== Given entries
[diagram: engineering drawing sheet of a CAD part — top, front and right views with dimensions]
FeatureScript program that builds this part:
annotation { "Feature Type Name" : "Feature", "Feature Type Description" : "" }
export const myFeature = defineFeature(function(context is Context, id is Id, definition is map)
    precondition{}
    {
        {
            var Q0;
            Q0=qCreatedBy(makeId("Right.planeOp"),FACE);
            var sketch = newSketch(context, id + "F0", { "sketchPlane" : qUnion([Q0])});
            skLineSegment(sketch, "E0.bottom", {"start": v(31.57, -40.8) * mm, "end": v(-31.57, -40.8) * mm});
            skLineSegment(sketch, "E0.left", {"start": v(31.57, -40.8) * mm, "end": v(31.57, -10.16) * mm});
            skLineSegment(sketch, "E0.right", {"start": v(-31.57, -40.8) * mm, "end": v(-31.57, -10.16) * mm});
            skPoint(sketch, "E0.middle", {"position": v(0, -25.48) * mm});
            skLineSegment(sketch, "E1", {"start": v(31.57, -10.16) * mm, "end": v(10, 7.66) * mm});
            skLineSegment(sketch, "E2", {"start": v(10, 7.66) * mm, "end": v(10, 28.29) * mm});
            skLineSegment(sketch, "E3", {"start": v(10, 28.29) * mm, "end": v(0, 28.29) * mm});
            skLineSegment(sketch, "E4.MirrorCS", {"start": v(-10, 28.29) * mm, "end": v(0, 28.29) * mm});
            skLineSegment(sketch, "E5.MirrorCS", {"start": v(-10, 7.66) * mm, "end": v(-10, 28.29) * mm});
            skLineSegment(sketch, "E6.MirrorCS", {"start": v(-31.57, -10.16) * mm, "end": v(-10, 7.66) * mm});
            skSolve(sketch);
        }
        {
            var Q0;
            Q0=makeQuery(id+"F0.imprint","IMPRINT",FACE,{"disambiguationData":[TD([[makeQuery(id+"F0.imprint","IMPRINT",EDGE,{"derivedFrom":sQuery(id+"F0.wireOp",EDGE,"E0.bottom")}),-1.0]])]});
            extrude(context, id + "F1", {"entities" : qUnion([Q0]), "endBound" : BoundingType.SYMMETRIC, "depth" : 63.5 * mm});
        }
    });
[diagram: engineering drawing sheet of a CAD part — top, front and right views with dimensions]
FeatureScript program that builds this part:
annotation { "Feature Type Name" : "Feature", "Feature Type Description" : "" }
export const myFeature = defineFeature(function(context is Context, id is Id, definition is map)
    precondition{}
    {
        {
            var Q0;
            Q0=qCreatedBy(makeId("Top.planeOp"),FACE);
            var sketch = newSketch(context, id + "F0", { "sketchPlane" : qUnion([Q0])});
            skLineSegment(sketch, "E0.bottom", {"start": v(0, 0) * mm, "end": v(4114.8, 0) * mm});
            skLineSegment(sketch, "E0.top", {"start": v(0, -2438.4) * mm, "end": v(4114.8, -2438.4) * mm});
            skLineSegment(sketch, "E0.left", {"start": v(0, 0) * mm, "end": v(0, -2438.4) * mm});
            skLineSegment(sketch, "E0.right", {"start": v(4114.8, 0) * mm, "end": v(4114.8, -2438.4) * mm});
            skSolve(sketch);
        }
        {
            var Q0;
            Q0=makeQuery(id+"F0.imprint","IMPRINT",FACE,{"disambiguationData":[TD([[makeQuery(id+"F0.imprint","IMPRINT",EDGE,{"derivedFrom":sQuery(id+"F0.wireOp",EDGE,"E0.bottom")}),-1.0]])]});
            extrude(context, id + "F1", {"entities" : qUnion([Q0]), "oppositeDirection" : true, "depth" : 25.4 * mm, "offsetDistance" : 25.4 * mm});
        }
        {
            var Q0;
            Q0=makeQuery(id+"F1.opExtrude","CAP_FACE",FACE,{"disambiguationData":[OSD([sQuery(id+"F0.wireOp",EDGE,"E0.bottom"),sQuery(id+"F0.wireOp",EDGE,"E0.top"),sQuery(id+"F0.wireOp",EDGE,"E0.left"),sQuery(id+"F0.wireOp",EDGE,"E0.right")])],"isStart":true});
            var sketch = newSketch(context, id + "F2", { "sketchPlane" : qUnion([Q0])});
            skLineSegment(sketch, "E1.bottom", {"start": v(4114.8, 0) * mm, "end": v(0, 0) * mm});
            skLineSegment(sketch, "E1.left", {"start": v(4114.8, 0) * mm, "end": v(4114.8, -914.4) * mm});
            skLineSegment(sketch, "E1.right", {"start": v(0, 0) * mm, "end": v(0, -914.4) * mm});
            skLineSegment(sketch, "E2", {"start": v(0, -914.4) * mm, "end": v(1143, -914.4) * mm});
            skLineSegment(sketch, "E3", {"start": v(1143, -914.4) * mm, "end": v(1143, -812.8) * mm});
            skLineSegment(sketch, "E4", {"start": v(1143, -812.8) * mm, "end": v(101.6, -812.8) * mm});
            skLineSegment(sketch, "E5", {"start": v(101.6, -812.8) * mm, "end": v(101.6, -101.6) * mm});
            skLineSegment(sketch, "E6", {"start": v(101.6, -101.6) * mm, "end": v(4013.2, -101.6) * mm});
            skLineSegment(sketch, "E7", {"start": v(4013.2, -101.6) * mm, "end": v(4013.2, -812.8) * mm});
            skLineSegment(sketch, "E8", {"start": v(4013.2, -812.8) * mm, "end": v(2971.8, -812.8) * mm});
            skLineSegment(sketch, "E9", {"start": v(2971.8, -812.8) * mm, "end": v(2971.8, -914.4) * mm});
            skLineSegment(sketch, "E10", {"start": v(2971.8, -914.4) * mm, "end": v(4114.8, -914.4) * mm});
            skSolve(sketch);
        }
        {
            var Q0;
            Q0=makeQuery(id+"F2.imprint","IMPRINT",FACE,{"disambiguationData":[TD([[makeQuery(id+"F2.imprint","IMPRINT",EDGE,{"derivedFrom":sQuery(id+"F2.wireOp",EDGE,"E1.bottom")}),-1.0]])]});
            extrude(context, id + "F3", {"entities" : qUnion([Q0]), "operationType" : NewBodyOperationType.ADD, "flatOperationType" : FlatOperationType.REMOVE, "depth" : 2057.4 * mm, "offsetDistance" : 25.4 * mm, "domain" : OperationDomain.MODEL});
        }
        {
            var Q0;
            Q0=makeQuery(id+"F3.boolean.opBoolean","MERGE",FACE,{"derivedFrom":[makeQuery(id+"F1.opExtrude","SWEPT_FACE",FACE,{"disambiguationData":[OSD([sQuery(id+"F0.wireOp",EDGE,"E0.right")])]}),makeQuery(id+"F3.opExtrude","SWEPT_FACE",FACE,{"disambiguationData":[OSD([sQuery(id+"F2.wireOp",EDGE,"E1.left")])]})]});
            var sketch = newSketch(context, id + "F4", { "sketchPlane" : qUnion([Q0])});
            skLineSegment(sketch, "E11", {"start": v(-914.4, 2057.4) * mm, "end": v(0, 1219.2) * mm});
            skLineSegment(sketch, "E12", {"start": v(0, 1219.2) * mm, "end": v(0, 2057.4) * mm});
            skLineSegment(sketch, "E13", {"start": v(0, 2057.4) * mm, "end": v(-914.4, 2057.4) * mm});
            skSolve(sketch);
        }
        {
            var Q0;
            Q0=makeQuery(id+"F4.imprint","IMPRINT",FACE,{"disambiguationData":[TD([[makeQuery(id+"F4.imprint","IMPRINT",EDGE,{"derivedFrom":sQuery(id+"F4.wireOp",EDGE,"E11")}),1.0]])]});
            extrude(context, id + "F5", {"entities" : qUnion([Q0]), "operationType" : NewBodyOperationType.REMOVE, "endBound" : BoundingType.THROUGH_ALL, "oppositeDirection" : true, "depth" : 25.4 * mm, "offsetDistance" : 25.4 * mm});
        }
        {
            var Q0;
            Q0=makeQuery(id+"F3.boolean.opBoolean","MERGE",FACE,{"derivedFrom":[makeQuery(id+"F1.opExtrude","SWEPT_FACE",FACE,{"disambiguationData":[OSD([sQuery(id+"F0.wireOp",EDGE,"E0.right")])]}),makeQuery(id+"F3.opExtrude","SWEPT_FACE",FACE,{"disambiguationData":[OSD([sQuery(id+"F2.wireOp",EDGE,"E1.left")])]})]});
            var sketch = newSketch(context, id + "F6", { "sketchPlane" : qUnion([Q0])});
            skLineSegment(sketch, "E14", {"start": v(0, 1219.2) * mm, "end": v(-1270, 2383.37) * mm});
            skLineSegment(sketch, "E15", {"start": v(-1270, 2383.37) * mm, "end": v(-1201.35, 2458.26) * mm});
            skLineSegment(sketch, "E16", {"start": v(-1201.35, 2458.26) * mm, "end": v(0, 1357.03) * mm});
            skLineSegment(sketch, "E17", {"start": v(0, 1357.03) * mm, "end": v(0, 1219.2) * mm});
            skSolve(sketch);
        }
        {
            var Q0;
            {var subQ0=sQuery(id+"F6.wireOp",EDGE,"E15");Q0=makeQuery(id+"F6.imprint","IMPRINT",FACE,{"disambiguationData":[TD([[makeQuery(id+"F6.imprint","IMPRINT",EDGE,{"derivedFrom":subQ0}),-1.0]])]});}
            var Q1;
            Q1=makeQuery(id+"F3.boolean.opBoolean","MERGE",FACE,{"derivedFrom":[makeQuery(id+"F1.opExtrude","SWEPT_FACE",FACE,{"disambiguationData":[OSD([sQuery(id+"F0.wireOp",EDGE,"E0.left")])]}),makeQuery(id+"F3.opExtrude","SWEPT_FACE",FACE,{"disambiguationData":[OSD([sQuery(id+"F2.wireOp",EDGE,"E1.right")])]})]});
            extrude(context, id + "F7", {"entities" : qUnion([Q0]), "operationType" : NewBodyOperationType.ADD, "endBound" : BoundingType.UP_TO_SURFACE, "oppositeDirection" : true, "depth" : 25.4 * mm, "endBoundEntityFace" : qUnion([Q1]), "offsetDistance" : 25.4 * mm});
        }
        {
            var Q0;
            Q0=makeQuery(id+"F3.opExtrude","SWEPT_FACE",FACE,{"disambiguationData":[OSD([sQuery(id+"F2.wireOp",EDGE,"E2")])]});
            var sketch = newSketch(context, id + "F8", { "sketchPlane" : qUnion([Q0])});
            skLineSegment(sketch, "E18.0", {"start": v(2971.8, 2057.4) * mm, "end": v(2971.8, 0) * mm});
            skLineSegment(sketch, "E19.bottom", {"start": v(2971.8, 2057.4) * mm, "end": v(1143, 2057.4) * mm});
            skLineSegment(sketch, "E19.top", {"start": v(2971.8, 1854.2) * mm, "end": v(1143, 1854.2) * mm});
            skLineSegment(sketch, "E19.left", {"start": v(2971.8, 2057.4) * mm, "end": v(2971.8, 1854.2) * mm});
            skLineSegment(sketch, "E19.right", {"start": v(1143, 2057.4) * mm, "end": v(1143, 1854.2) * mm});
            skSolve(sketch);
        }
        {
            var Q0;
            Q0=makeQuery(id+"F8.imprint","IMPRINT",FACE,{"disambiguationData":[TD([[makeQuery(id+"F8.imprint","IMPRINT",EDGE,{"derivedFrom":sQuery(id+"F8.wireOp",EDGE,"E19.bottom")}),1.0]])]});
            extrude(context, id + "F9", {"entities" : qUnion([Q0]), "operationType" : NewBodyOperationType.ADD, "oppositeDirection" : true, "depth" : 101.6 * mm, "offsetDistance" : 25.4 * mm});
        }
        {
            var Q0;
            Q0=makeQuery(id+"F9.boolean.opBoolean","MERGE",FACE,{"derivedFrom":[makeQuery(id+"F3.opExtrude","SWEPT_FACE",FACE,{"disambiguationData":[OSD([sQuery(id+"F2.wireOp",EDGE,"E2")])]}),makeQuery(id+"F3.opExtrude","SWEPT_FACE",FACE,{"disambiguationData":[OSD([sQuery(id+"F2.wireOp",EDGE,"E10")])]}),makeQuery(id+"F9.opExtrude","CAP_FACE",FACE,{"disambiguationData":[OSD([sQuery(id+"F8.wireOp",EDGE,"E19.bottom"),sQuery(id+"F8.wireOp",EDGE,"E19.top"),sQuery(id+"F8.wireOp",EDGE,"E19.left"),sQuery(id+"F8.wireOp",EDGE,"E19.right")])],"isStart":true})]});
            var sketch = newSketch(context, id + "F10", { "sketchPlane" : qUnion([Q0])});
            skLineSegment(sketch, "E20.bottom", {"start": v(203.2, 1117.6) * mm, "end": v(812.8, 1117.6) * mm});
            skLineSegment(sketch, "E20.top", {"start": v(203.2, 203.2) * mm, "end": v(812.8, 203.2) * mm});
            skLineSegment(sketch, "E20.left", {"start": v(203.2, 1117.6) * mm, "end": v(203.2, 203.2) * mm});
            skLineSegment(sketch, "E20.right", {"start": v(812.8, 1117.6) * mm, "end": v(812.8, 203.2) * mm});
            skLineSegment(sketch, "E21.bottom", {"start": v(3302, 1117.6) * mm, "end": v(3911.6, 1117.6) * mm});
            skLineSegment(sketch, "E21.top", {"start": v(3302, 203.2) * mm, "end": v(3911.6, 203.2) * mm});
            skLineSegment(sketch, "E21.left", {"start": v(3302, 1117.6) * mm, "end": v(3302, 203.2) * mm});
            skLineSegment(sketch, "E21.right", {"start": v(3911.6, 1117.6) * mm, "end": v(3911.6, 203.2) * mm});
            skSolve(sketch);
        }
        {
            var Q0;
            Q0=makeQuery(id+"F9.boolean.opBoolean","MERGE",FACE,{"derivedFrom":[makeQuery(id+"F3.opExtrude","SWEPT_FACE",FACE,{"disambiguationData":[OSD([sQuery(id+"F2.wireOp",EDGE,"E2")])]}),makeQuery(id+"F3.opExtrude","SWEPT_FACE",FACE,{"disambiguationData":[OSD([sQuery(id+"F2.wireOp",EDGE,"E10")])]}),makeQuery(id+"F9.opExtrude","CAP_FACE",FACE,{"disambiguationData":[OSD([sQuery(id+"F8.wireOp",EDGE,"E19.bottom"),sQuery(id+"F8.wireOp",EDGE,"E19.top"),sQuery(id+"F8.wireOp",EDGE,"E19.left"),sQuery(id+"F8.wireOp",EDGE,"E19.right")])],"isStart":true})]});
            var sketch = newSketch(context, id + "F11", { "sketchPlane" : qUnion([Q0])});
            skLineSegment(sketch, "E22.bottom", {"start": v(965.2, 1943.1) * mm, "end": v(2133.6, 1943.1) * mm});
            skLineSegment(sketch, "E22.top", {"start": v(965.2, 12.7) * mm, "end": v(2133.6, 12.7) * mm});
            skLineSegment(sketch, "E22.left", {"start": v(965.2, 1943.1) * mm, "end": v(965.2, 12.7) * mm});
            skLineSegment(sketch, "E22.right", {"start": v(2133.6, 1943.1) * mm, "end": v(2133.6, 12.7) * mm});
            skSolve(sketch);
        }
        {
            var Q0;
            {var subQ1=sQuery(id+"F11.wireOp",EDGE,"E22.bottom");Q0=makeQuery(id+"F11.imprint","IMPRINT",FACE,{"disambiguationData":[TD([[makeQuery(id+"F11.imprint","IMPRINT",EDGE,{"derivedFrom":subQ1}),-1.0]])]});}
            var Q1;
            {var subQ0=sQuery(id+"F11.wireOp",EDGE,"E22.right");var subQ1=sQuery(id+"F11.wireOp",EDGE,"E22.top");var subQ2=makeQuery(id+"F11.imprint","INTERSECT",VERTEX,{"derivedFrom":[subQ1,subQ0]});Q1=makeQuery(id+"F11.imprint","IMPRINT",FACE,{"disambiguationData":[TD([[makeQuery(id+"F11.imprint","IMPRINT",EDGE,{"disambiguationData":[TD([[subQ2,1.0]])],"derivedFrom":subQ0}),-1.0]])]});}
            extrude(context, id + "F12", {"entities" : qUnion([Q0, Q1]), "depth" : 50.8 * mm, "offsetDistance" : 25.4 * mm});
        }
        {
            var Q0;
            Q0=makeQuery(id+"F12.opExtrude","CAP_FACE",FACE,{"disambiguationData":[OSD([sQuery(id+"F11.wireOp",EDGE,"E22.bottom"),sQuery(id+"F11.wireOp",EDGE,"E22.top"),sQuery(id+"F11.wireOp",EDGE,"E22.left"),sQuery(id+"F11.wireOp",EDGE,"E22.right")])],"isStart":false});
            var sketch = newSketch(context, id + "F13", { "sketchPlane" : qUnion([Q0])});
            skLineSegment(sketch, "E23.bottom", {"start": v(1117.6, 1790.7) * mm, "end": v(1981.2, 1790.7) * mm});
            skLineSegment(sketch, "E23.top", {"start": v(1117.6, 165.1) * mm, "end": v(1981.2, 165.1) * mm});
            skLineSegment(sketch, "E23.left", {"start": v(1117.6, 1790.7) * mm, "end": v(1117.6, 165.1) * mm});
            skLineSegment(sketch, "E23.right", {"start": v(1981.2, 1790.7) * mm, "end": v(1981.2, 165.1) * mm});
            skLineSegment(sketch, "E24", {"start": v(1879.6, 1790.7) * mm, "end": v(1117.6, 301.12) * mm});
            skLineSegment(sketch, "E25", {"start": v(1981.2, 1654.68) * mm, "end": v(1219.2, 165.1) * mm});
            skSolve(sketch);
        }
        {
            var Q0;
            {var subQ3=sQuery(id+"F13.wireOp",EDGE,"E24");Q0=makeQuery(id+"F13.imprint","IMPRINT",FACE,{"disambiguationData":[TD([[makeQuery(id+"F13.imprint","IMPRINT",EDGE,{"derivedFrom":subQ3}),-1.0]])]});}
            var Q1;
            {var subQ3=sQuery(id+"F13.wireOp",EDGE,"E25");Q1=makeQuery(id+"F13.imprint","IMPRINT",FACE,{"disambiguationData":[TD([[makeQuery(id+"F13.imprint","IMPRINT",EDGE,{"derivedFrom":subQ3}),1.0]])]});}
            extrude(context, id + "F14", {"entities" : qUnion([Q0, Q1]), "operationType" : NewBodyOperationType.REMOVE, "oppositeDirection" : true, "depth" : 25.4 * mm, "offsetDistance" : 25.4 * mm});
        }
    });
====
## Exercise prompt
Repeat the lines of the records above, starting at the beginning of the records and going on through the line containing "v(0, -25.48) *".

## Solution for this exercise
[diagram: engineering drawing sheet of a CAD part — top, front and right views with dimensions]
FeatureScript program that builds this part:
annotation { "Feature Type Name" : "Feature", "Feature Type Description" : "" }
export const myFeature = defineFeature(function(context is Context, id is Id, definition is map)
    precondition{}
    {
        {
            var Q0;
            Q0=qCreatedBy(makeId("Right.planeOp"),FACE);
            var sketch = newSketch(context, id + "F0", { "sketchPlane" : qUnion([Q0])});
            skLineSegment(sketch, "E0.bottom", {"start": v(31.57, -40.8) * mm, "end": v(-31.57, -40.8) * mm});
            skLineSegment(sketch, "E0.left", {"start": v(31.57, -40.8) * mm, "end": v(31.57, -10.16) * mm});
            skLineSegment(sketch, "E0.right", {"start": v(-31.57, -40.8) * mm, "end": v(-31.57, -10.16) * mm});
            skPoint(sketch, "E0.middle", {"position": v(0, -25.48) * mm});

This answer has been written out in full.